#### [Belge metni]
------------------------------

Ne ki, yanlış hesap fıtrattan dönerdi her defasında. Kâinat da, hayat da celâl-cemal dengesi üzere yürürken, bu dengeyi yitirerek kemal bulmak elbette imkânsızdı. Nitekim, bu dengenin yitirilmesi, ağızlardan düşmeyen 'sevgi'nin de sonunu getirmişti esasında. İkiyüz yıl süren Haçlı seferleri, kanlı mezhep savaşları, Yüzyıl Savaşları, Otuz Yıl Savaşları, Engizisyon, Reconquista.. bütün bunlar 'celâlsiz bir cemal' tefritinden türemiş 'cemalsiz celâl' ifratının en keskin, en gaddar örnekleri değil miydi? Tefritten doğan bir ifratın, celâlsiz cemal arayışından türeyen bir cemalsiz celâl meyvesinin kan, yıkım, ölüm ve gözyaşı dolu delilleriydi bunlar. Dünya tarihinin gördüğü en kanlı ve en büyük iki savaşın, özellikle de altmış milyon insanın canına mal olmuş İkinci Dünya Savaşının çıktığı ve yayıldığı iklimin Hıristiyan Avrupa olması da, cabasıydı.

Hayır! Hz. Musa'nın sunduğu hakikî Musevîlikten uzaklaşan Yahudiliğin sergilediği sapmanın en önemli veçhelerinden olan 'cemalsiz celal' formülü hayat ve hakikat ve fıtrat nazarında ne kadar geçersiz ise, Hz. İsa'nın sunduğu İsevîlikten uzaklaşan Hıristiyanlığın geliştirdiği 'celâlsiz cemal' formülü de o kadar geçersizdi. 'Sevgi dini' Hıristiyanlığı temsil eden ulusların Hıristiyanlık adına sergilediği ve tarihin de belgelediği bunca büyük ve kanlı savaş, celâl boyutu silinip atılmış bir 'sevgi dini' üretiminin iflas bayrağı hükmündeydi.

Buna rağmen, celâl-cemal dengesini cemal lehine yitirmesi sonucu Hıristiyanlığın sergilediği bu kahr ve celâl görüntüleri apaçık ortada iken, sözümona 'sevgi' adına, İslâm için de benzeri bir akıbete teşne olanlara rastlıyorduk. Hıristiyanlığın başına gelenin bir benzerini İslâm'ın yaşamasını istercesine, İslâm'ı denge noktasından bilerek-bilmeyerek koparma gayretine düşenler vardı. Aziz Pavlus'un İsevîliği Roma'yla barışık bir Hıristiyanlığa dönüştürme gayretine benzer şekilde, İslâm'ı devletlûların hoşuna gidecek bir kıvama sokmak için eğip bükenler az değildi üstelik. Onların ortaya koyduğu veya koyacağı formüllere dünden razı olanlar da az değildi. Mevlana, Yunus, Hacı Bayram Veli gibi istikamet üzere yaşamış mü'minleri de kalkan edinerek bir 'light Islam' üretmeye gayret eden sevgi tacirlerinin, bu arada, nedense dinini anladığı kadarıyla dört dörtlük yaşamaya çalışan insanlara duyduğu öfke ise anlaşılır cinsten değildi.

------------------------------

#### [Yönerge 1]
Celâl-cemal dengesi üzerine olan metinden "Ne ki, yanlış" sözlerinden "olması da, cabasıydı." sözlerine kadar uzanan kısmın tamamını hiçbir değişiklik yapmadan çıkarır mısın?

------------------------------

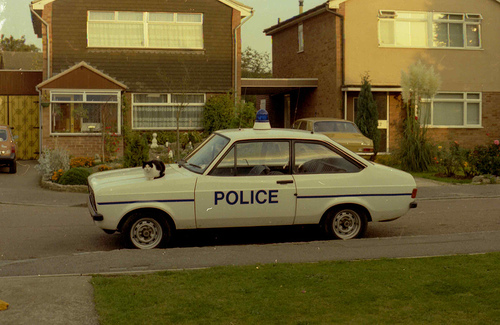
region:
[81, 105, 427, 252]
The police car is parked.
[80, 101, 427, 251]
Police car has blue light on roof of car.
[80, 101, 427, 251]
A cat is sitting on the police car.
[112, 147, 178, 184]
The cat is black and white.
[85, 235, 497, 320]
The grass is green.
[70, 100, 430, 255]
Police car is older model car.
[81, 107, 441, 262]
Police car is white.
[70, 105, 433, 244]
Blue stripe on police car.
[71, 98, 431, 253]
The police car is empty.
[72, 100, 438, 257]
Police car is unoccupied.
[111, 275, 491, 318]
The patch of a grass is short and green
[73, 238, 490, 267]
The sidewalk is made of concrete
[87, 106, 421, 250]
The police car is parked on the street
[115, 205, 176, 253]
The front tire of the police car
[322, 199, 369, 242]
The back tire of the police car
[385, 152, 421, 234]
The tail of the police car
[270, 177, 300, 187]
The handle to the car door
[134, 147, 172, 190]
A cat sitting on top of the car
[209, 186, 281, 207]
The name on the car door says "Police"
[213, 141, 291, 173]
The window on the side of the car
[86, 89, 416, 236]
car on the street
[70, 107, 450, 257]
the car is parked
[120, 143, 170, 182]
the cat on the car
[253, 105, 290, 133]
the light on top of the car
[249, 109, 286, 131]
the light is blue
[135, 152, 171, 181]
the cat is black and white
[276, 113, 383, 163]
the green car in the driveway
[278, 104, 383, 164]
the green car is parked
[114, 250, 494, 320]
the grass beside the car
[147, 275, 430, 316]
the grass is short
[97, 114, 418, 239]
white police car parked on street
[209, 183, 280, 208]
black lettering on white car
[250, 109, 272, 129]
blue light on roof of car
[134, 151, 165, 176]
cat sitting on police car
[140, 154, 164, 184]
black and white car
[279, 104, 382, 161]
car in driveway of house across street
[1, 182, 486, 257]
street white car is parked on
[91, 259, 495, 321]
patch of grass beside roadway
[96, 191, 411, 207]
black stripe down white car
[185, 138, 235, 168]
front windshield of car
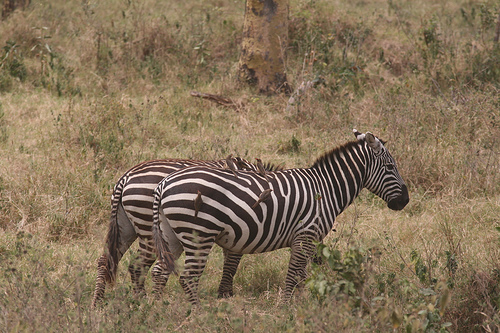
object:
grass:
[303, 241, 367, 307]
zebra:
[154, 143, 429, 291]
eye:
[384, 162, 395, 171]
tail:
[146, 193, 174, 273]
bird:
[251, 189, 273, 208]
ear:
[352, 129, 379, 147]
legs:
[179, 226, 208, 305]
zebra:
[94, 163, 153, 301]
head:
[344, 128, 410, 212]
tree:
[215, 0, 301, 101]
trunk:
[253, 3, 278, 78]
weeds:
[308, 247, 359, 302]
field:
[0, 1, 500, 127]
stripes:
[224, 176, 324, 233]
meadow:
[0, 51, 93, 312]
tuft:
[155, 237, 165, 263]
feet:
[279, 282, 299, 305]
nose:
[402, 183, 409, 210]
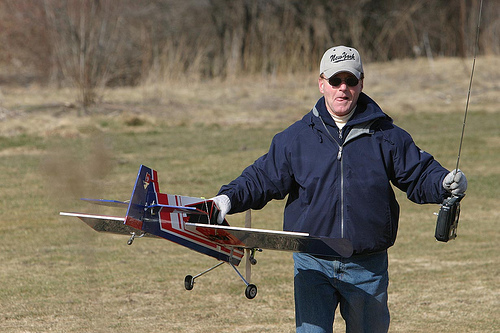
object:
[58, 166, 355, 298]
airplane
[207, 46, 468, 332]
man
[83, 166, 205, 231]
tail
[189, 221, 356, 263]
wing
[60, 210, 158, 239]
wing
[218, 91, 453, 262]
jacket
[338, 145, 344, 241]
zipper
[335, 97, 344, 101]
tongue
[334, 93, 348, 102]
mouth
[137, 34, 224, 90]
plants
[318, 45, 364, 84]
hat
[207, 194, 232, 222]
hand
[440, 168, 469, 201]
hand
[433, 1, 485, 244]
remote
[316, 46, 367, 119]
head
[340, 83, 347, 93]
nose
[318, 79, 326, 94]
ear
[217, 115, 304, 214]
arm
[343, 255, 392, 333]
leg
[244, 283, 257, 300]
wheel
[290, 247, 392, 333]
jeans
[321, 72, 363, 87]
sunglasses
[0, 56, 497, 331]
field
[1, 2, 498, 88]
bushes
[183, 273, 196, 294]
wheel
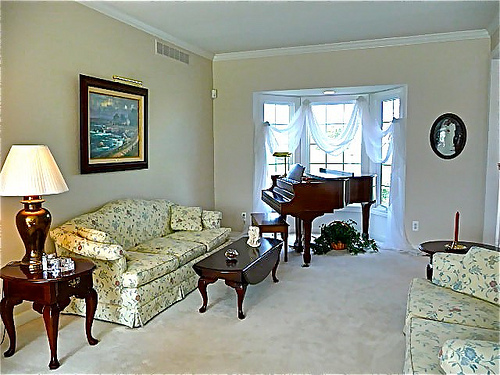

------------------------------

#### [Yönerge 2]
Kayıtlarda "[207, 194, 232, 222]" ifadesini içeren satırdan kayıtların sonuna kadar olan her şeyi, iki ucu da dahil, aynen kopyalar mısın? Resimleri yanıtın dışında bırak.

#### [Doğru çıktı 1]
Ne ki, yanlış hesap fıtrattan dönerdi her defasında. Kâinat da, hayat da celâl-cemal dengesi üzere yürürken, bu dengeyi yitirerek kemal bulmak elbette imkânsızdı. Nitekim, bu dengenin yitirilmesi, ağızlardan düşmeyen 'sevgi'nin de sonunu getirmişti esasında. İkiyüz yıl süren Haçlı seferleri, kanlı mezhep savaşları, Yüzyıl Savaşları, Otuz Yıl Savaşları, Engizisyon, Reconquista.. bütün bunlar 'celâlsiz bir cemal' tefritinden türemiş 'cemalsiz celâl' ifratının en keskin, en gaddar örnekleri değil miydi? Tefritten doğan bir ifratın, celâlsiz cemal arayışından türeyen bir cemalsiz celâl meyvesinin kan, yıkım, ölüm ve gözyaşı dolu delilleriydi bunlar. Dünya tarihinin gördüğü en kanlı ve en büyük iki savaşın, özellikle de altmış milyon insanın canına mal olmuş İkinci Dünya Savaşının çıktığı ve yayıldığı iklimin Hıristiyan Avrupa olması da, cabasıydı.

#### [Doğru çıktı 2]
[207, 194, 232, 222]
hand
[440, 168, 469, 201]
hand
[433, 1, 485, 244]
remote
[316, 46, 367, 119]
head
[340, 83, 347, 93]
nose
[318, 79, 326, 94]
ear
[217, 115, 304, 214]
arm
[343, 255, 392, 333]
leg
[244, 283, 257, 300]
wheel
[290, 247, 392, 333]
jeans
[321, 72, 363, 87]
sunglasses
[0, 56, 497, 331]
field
[1, 2, 498, 88]
bushes
[183, 273, 196, 294]
wheel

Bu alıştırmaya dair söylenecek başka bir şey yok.